## Records shown
——

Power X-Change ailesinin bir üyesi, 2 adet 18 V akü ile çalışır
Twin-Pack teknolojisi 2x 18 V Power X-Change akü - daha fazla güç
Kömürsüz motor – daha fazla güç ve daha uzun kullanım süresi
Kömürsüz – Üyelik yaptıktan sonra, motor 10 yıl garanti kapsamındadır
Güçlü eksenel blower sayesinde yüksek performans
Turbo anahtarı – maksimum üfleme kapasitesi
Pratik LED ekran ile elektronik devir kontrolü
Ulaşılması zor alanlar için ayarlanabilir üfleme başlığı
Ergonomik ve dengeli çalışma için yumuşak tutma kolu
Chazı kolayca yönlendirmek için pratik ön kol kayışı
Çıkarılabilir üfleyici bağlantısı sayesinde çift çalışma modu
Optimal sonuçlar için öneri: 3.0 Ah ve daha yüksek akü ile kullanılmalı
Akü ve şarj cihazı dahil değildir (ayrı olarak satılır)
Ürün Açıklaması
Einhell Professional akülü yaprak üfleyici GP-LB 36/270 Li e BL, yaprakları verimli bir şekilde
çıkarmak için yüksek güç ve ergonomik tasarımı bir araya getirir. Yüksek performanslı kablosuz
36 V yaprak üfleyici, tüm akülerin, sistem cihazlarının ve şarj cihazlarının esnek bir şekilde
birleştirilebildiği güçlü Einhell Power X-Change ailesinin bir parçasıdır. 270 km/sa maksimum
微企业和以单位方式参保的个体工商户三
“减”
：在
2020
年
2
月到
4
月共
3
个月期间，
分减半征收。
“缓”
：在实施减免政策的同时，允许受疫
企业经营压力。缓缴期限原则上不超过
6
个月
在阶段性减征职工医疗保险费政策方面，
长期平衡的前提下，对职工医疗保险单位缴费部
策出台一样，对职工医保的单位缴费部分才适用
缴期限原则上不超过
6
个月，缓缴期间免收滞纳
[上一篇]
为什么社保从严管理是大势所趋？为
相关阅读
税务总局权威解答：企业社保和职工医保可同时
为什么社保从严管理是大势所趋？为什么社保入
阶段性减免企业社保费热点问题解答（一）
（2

——

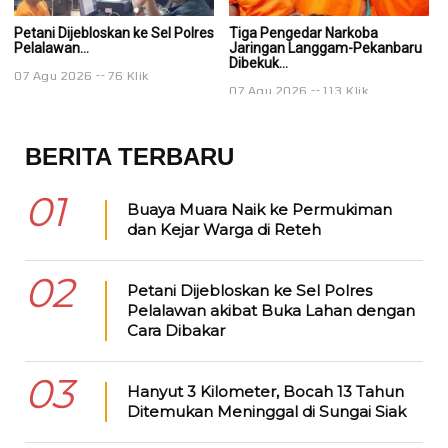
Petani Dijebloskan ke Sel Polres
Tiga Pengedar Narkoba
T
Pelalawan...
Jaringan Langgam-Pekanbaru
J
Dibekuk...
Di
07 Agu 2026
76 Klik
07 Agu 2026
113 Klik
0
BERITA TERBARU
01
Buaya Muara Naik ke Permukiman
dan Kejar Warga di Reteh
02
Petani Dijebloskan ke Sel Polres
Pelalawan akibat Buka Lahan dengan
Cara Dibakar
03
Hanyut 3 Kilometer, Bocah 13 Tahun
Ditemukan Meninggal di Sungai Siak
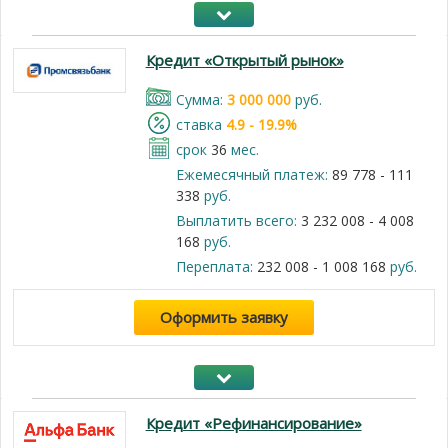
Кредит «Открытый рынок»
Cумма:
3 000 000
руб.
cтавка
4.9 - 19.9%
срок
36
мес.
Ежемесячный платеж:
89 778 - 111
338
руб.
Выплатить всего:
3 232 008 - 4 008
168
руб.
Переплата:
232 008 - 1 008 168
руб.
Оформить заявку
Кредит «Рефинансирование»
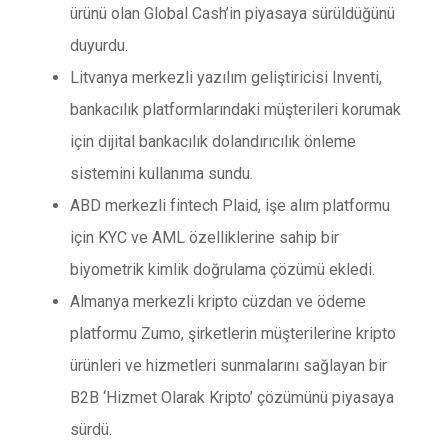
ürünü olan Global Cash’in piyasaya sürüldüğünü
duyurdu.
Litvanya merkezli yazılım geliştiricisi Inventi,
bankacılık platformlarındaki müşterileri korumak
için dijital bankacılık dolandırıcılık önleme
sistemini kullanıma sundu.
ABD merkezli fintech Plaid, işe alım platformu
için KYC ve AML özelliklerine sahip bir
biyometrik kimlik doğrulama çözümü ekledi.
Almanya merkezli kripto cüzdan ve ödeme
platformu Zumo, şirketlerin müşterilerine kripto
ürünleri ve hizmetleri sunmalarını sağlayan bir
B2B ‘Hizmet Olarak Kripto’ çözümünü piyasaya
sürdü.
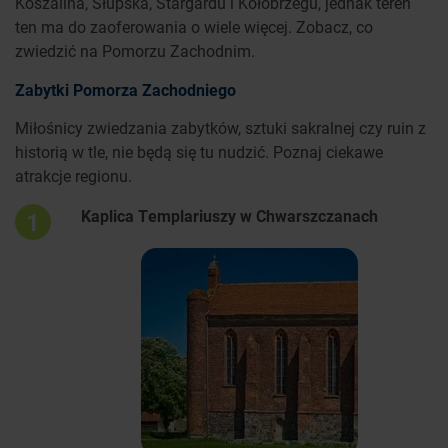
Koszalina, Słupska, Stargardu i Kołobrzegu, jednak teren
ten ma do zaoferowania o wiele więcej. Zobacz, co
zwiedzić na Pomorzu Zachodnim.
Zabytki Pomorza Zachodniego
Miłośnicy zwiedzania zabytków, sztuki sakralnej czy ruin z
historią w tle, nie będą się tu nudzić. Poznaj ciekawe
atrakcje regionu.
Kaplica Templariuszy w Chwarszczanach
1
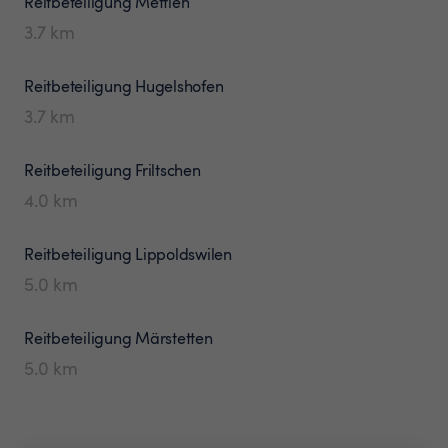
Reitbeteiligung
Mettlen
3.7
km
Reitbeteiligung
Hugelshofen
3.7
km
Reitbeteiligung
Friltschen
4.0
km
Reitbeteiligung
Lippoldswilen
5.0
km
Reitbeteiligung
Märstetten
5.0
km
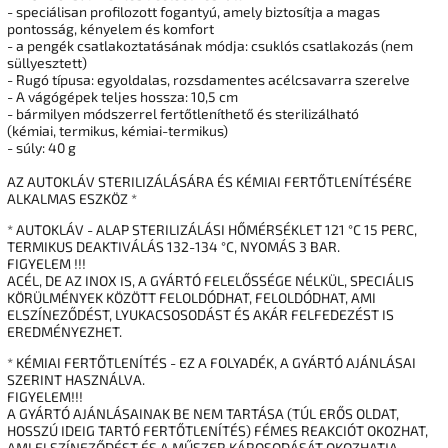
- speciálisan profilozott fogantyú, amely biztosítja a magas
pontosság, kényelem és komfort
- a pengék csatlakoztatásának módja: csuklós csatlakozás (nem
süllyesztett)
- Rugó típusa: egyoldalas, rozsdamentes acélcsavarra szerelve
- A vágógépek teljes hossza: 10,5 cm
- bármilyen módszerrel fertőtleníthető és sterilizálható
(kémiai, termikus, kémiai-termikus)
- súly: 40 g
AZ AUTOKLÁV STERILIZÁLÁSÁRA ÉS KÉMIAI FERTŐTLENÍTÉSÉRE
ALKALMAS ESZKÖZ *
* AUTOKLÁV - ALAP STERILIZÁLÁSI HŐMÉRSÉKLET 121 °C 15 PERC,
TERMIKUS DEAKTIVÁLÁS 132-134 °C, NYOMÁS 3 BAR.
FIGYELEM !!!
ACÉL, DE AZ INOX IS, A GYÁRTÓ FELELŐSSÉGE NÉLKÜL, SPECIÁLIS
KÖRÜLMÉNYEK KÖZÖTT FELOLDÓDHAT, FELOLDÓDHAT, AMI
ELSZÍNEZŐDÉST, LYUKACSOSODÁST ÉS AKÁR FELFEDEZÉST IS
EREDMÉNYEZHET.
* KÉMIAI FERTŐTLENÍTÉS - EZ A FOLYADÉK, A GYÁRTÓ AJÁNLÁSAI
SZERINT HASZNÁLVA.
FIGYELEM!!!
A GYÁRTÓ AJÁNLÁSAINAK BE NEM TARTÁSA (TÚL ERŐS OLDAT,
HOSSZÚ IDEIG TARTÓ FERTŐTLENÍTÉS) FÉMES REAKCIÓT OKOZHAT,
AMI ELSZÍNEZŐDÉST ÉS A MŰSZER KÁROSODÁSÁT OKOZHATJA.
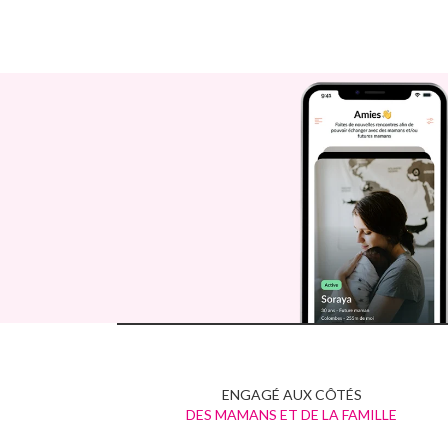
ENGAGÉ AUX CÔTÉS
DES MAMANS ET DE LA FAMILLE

——

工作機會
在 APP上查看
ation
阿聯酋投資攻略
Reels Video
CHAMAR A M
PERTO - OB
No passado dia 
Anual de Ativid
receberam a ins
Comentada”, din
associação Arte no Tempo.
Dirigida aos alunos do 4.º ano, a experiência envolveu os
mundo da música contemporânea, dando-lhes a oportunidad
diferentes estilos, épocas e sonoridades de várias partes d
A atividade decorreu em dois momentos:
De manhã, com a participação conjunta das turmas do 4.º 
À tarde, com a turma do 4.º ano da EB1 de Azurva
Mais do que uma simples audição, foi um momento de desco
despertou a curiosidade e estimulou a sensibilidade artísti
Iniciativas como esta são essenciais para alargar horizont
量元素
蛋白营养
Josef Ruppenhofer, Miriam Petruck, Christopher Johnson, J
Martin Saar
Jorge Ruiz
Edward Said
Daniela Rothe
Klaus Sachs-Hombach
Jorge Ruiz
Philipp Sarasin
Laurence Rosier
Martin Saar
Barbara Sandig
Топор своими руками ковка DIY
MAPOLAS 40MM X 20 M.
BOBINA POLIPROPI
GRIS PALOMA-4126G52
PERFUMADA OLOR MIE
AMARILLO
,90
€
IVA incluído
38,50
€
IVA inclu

——

Each line of the entries where the string "GYÁRTÓ" occurs should be shown.

ACÉL, DE AZ INOX IS, A GYÁRTÓ FELELŐSSÉGE NÉLKÜL, SPECIÁLIS
* KÉMIAI FERTŐTLENÍTÉS - EZ A FOLYADÉK, A GYÁRTÓ AJÁNLÁSAI
A GYÁRTÓ AJÁNLÁSAINAK BE NEM TARTÁSA (TÚL ERŐS OLDAT,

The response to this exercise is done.